L'ancien ministre des Travaux publics, Ali Hamiyé. Photo d'archives AFP
L'ancien ministre des Travaux publics Ali Hamiyé a été nommé mardi conseiller du président Joseph Aoun pour les affaires de reconstruction, selon des informations obtenues par L'Orient-Le Jour
Cette nomination est notable en raison de la proximité de M. Hamiyé du Hezbollah, à un moment où le président Aoun appelle à placer toutes les armes, notamment celles du parti chiite, sous le contrôle exclusif de l’État.
La question du financement de la reconstruction fait débat, certaines parties estimant que ce n'est pas à l'État de payer vu qu'il n'a pas pris la décision d'ouvrir le front avec Israël, prise unilatéralement par le Hezbollah le 8 octobre 2023. Certains pays donateurs, dont les États-Unis, conditionnent le financement de la reconstruction au désarmement du Hezbollah dans tout le Liban et pas seulement au sud du Litani.
Le ministre des Finances Yassine Jaber avait affirmé lundi que le début du processus de reconstruction des zones dévastées par la guerre n'est pas lié à la question du monopole d’État sur les armes et donc au désarmement du Hezbollah, mais « aux réformes ». À ce sujet, il a estimé que d'ici 10 jours, le vice-gouverneur de la Banque du Liban et le Comité de supervision bancaire au sein de la banque centrale seront nommés.
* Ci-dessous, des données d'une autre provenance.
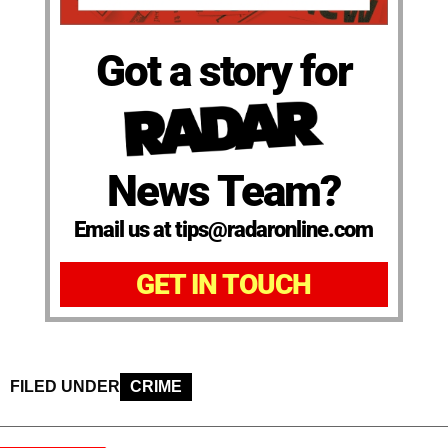
Got a story for
News Team?
Email us at tips@radaronline.com
GET IN TOUCH
FILED UNDER
CRIME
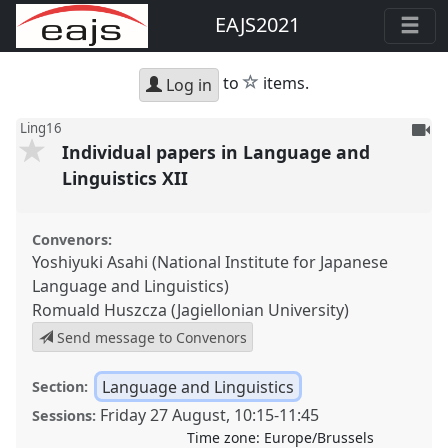
EAJS2021
star
to
items.
Log in
To
Ling16
Individual papers in Language and
be
reco
Linguistics XII
Convenors:
Yoshiyuki Asahi (National Institute for Japanese
Language and Linguistics)
Romuald Huszcza (Jagiellonian University)
Send message to Convenors
Language and Linguistics
Section:
Friday 27 August
,
10:15
-
11:45
Sessions:
Time zone:
Europe/Brussels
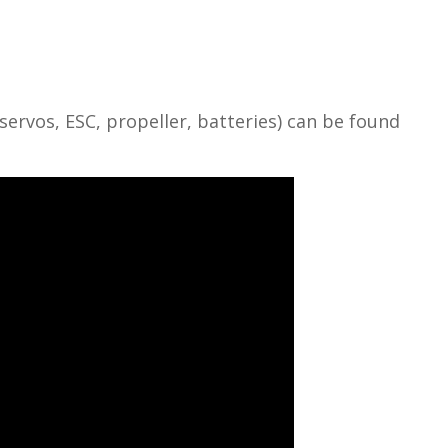
vos, ESC, propeller, batteries) can be found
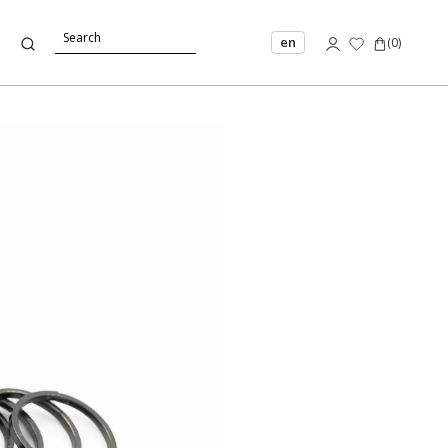
en
(
0
)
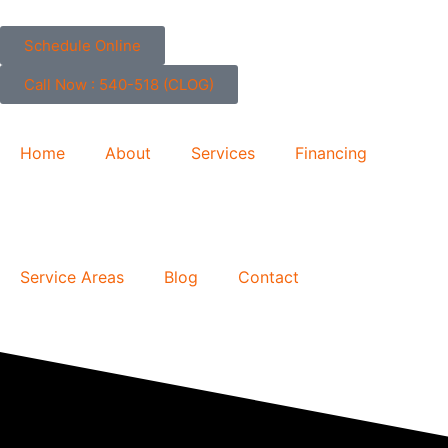
Skip
to
Schedule Online
content
Call Now : 540-518 (CLOG)
Home
About
Services
Financing
Service Areas
Blog
Contact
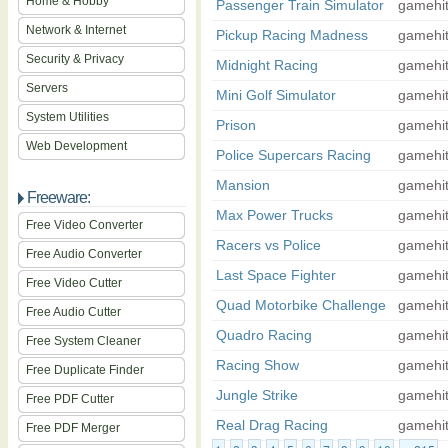
Home & Hobby
Passenger Train Simulator
gamehi
Network & Internet
Pickup Racing Madness
gamehi
Security & Privacy
Midnight Racing
gamehi
Servers
Mini Golf Simulator
gamehi
System Utilities
Prison
gamehi
Web Development
Police Supercars Racing
gamehi
Mansion
gamehi
Freeware:
Max Power Trucks
gamehi
Free Video Converter
Racers vs Police
gamehi
Free Audio Converter
Last Space Fighter
gamehi
Free Video Cutter
Quad Motorbike Challenge
gamehi
Free Audio Cutter
Quadro Racing
gamehi
Free System Cleaner
Racing Show
gamehi
Free Duplicate Finder
Jungle Strike
gamehi
Free PDF Cutter
Real Drag Racing
gamehi
Free PDF Merger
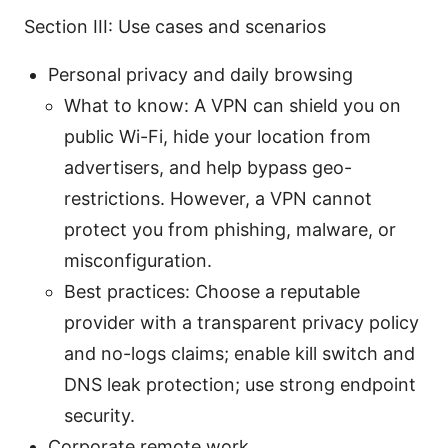
Section III: Use cases and scenarios
Personal privacy and daily browsing
What to know: A VPN can shield you on
public Wi-Fi, hide your location from
advertisers, and help bypass geo-
restrictions. However, a VPN cannot
protect you from phishing, malware, or
misconfiguration.
Best practices: Choose a reputable
provider with a transparent privacy policy
and no-logs claims; enable kill switch and
DNS leak protection; use strong endpoint
security.
Corporate remote work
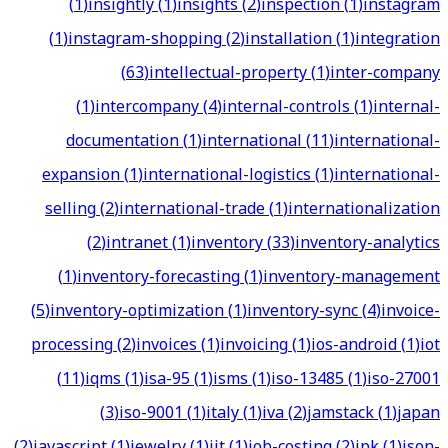
(
1
)
insightly
(
1
)
insights
(
2
)
inspection
(
1
)
instagram
(
1
)
instagram-shopping
(
2
)
installation
(
1
)
integration
(
63
)
intellectual-property
(
1
)
inter-company
(
1
)
intercompany
(
4
)
internal-controls
(
1
)
internal-
documentation
(
1
)
international
(
11
)
international-
expansion
(
1
)
international-logistics
(
1
)
international-
selling
(
2
)
international-trade
(
1
)
internationalization
(
2
)
intranet
(
1
)
inventory
(
33
)
inventory-analytics
(
1
)
inventory-forecasting
(
1
)
inventory-management
(
5
)
inventory-optimization
(
1
)
inventory-sync
(
4
)
invoice-
processing
(
2
)
invoices
(
1
)
invoicing
(
1
)
ios-android
(
1
)
iot
(
11
)
iqms
(
1
)
isa-95
(
1
)
isms
(
1
)
iso-13485
(
1
)
iso-27001
(
3
)
iso-9001
(
1
)
italy
(
1
)
iva
(
2
)
jamstack
(
1
)
japan
(
2
)
javascript
(
1
)
jewelry
(
1
)
jit
(
1
)
job-costing
(
2
)
jpk
(
1
)
json-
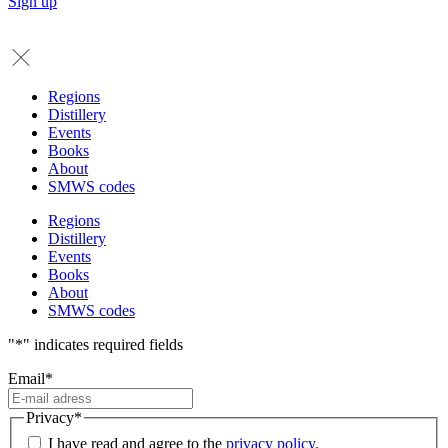
Sign up
Regions
Distillery
Events
Books
About
SMWS codes
Regions
Distillery
Events
Books
About
SMWS codes
"
*
" indicates required fields
Email
*
Privacy
*
I have read and agree to the
privacy policy.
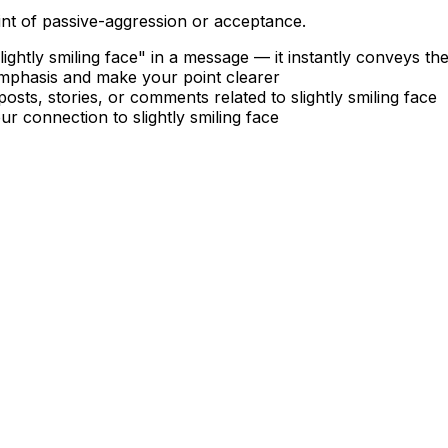
int of passive-aggression or acceptance.
ghtly smiling face" in a message — it instantly conveys t
emphasis and make your point clearer
posts, stories, or comments related to slightly smiling face
r connection to slightly smiling face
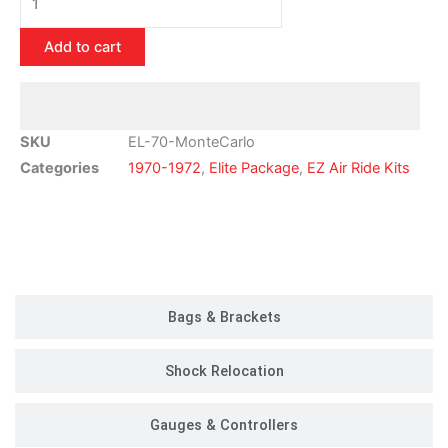
1972
Chevy
Add to cart
Monte
Carlo
Air
Ride
SKU
EL-70-MonteCarlo
Suspension
Categories
1970-1972
,
Elite Package
,
EZ Air Ride Kits
Kit
|
Elite
Customer Rides
Package
quantity
Bags & Brackets
Shock Relocation
Gauges & Controllers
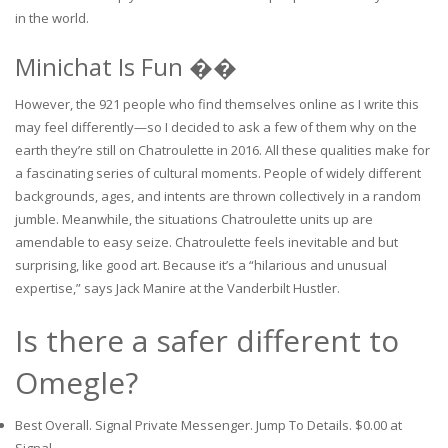
in the world.
Minichat Is Fun ��
However, the 921 people who find themselves online as I write this
may feel differently—so I decided to ask a few of them why on the
earth they’re still on Chatroulette in 2016. All these qualities make for
a fascinating series of cultural moments. People of widely different
backgrounds, ages, and intents are thrown collectively in a random
jumble. Meanwhile, the situations Chatroulette units up are
amendable to easy seize. Chatroulette feels inevitable and but
surprising, like good art. Because it’s a “hilarious and unusual
expertise,” says Jack Manire at the Vanderbilt Hustler.
Is there a safer different to
Omegle?
Best Overall. Signal Private Messenger. Jump To Details. $0.00 at
Signal.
Le Liban s'attend à « recevoir un milliard de dollars sur les sept milliards que coûtera la reconstruction », selon lui.
Le même jour, le Premier ministre Nawaf Salam avait déclaré que « le gouvernement a besoin de plus de 7 milliards de dollars », notant que « les estimations de la Banque mondiale approchent les 14 milliards de dollars ».
En avril dernier, le ministre des Affaires étrangères Joe Raggi, avait souligné que le Liban avait « été clairement informé qu’aucune aide internationale ni aucun processus de reconstruction ne seraient engagés sans un contrôle exclusif des armes par l’État, tant au nord qu’au sud du Litani ».